4 Bulan Usai Penangkapan, Kasus Kapal Tangker Muatan BBM Ilegal Belum Ada Kejelasan dan di P19-kan

oleh -

PANGKAL PINANG,Fokuskriminal.Com –
Sudah 4 bulan berkas perkara kasus penangkapan muatan minyak (BBM) oleh Bakormla Kepulauan Bangka Belitung yang diserahkan ke Dit Polair Polda Kepulauan Bangka Belitung berakhir dengan bolak-balik P-19, dan  surat pemberitahuan dalam penyidikan (SPDP) oleh pihak kepolisian kepada pihak Kejaksaan Tinggi Provinsi Kepulauan Bangka Belitung (Kejati Babel), sampai saat ini sudah empat bulan perkara/kasus sejumlah kapal muatan minyak (bbm) diduga ilegal belumlah ada kejelasan penanganannya.

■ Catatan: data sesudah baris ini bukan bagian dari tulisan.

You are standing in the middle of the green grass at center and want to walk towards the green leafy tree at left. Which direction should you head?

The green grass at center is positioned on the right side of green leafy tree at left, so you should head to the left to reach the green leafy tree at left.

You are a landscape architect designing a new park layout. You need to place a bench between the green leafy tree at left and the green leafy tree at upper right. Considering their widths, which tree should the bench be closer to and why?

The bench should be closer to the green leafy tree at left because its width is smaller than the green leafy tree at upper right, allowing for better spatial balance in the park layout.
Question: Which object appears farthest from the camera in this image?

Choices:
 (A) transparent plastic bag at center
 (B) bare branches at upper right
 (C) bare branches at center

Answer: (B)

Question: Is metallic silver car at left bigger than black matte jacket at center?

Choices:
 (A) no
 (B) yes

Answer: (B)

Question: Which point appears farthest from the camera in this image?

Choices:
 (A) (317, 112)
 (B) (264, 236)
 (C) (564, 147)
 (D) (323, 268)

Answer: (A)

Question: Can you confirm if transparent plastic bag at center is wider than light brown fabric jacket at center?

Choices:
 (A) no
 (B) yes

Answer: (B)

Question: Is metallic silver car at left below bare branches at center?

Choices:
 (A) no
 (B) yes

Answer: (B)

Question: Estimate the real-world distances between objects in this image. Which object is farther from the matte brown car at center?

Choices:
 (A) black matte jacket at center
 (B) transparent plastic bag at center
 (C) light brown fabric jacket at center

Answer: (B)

Diketahui, perkara tersebut bermula giat operasi Tim Opsus Bakorkamla RI (Coast Guard/IDNCG) beberapa waktu lalu di kawasan perairan Babel, oleh tim saat itu  mendapat 1 unit Kapal Isap Pasir (KIP) melakukan kegiatan pengisian bbm jenis solar industri High Speed Diesel (HSD) dari kapal Self Propeller Oil Barge (SPOB), Senin (19/8/2019).

Selain 1 unit kapal timah (KIP), tim pun saat itu sempat pula mengamankan pula sedikitnya 4 unit kapal pengangkut BBM lantaran diduga ilegal.

“Hasil pemeriksaan sementara dokumen SPOB dan muatan minyak lengkap tetapi untuk dokumen KIP tidak lengkap,” ujar Kasubbag Humas Bakamla RI Letkol Bakamla Mardiono kepada wartawan.